The Rise in Remittances to India: A Closer Look
The Reserve Bank of India (RBI) has reported that Indians living abroad transferred $24.6 billion to India in the fiscal year 2005-2006. India, thus, continues to retain its position as the leading recipient of remittances in the world. The World Bank estimates for 2005 put India in the lead at $23.5 billion, with China and Mexico close behind at $22.4 billion and $21.7 billion, respectively.
Yet India's dominant position in remittance receipts is a relatively recent one. In 1990-1991, for instance, RBI reported that remittances from overseas Indians were a modest $2.1 billion. They have risen steadily in the last 15 years, and rather dramatically in the last 10 (see Figure 1).
The figures rose to $12.3 billion in 1996-1997, and then jumped to almost $22 billion in 2003-2004. Between 2000-2001 and 2003-2004, remittances almost doubled. With a small dip in 2004-2005, the 2005-2006 figures RBI reported suggest that the trend is here to stay.
This article first explores the relative importance of these remittances in India's economy, then explains the reasons for this exponential gain, focusing on the effects of government and commercial bank polices, the profile of recent emigrants, and the strength of the Indian economy.
Relative Importance of Remittances
It is generally assumed that in a large economy like India's, the impact of remittances is negligible. But, compared with some important economic and fiscal indicators, their relative importance is significant.
Today, remittances represent 3.08 percent of the country's GDP — a sharp rise from 0.7 percent in 1990-1991 (see Table 1). In 2005-2006, remittances were higher than the US$23.6 billion in revenues from India's software exports, which is particularly impressive since software exports increased 33 percent that year.
In 2004-2005, the state and federal governments in India combined spent less money on education than India received in remittances (see Table 2), according to the figures available from India's Ministry of Finance. And, in the same year, combined state and federal government expenditures on health care came to less than half of the remittance flow (see Table 3).
************
▶ Problem set
**1)** According to the remittances article, what share of India's GDP do remittances represent today?
**2)** List every fiscal year for which the remittances article gives a dollar figure for remittances to India, along with that figure.
**3)** Copy out the section of the remittances article that begins at the words "Relative Importance of Remittances" and stops after "percent that year.", with "software exports" renamed "technology exports" wherever it appears.
************
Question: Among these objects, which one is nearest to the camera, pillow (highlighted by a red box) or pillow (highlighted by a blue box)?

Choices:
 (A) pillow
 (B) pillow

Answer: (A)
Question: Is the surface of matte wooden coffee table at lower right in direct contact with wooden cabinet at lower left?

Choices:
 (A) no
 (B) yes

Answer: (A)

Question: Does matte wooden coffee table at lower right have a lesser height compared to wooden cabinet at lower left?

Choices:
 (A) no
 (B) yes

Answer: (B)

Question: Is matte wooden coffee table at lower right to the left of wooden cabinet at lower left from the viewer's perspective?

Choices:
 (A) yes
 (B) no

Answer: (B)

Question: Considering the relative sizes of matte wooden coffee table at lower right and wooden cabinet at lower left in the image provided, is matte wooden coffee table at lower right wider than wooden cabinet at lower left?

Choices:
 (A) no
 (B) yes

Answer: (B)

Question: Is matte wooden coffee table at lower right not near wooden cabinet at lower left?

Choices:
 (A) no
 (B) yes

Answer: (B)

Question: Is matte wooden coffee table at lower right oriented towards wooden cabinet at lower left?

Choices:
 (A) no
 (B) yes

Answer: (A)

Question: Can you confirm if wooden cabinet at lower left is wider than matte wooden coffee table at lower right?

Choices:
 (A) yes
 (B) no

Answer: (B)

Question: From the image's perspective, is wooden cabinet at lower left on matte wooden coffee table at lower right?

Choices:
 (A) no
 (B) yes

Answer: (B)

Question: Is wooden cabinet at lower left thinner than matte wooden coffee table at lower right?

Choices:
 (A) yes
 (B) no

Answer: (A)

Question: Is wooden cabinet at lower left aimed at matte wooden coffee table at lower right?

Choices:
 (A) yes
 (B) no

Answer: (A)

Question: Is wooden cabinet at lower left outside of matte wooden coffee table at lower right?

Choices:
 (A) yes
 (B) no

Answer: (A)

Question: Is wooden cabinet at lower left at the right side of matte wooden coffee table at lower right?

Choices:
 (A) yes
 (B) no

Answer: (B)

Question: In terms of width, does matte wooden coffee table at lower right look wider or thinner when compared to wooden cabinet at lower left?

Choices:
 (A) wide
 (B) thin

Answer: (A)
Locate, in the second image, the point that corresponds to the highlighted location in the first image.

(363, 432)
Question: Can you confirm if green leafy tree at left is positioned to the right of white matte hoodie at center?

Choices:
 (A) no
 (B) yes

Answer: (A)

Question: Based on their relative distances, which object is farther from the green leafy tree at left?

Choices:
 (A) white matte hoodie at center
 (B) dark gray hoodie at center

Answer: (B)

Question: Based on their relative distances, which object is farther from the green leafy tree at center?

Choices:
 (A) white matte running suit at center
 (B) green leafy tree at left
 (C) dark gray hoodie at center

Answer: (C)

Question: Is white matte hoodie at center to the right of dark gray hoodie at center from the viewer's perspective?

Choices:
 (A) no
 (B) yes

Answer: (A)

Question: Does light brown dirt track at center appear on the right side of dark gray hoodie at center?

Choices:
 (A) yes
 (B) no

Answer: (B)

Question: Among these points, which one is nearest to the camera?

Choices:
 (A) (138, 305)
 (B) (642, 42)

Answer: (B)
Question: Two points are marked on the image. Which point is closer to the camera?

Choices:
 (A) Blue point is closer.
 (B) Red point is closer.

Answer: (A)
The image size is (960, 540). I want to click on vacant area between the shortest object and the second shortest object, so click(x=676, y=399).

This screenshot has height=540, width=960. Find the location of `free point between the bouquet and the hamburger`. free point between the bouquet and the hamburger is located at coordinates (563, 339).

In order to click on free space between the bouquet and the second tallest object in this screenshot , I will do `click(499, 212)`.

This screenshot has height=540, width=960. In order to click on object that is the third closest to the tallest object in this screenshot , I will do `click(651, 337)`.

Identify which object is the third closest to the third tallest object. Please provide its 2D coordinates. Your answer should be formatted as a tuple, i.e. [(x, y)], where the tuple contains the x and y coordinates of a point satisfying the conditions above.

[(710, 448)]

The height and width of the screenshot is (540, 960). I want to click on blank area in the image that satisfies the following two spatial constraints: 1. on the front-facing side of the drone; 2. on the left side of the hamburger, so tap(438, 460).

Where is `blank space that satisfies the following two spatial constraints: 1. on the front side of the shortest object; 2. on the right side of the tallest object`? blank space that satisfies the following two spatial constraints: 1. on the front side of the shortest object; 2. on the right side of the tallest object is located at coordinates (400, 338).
************
▶ Responses in order
**1)** 3.08 percent

**2)**
- 1990-1991: $2.1 billion
- 1996-1997: $12.3 billion
- 2003-2004: almost $22 billion
- 2005-2006: $24.6 billion

**3)**
Relative Importance of Remittances
It is generally assumed that in a large economy like India's, the impact of remittances is negligible. But, compared with some important economic and fiscal indicators, their relative importance is significant.
Today, remittances represent 3.08 percent of the country's GDP — a sharp rise from 0.7 percent in 1990-1991 (see Table 1). In 2005-2006, remittances were higher than the US$23.6 billion in revenues from India's technology exports, which is particularly impressive since technology exports increased 33 percent that year.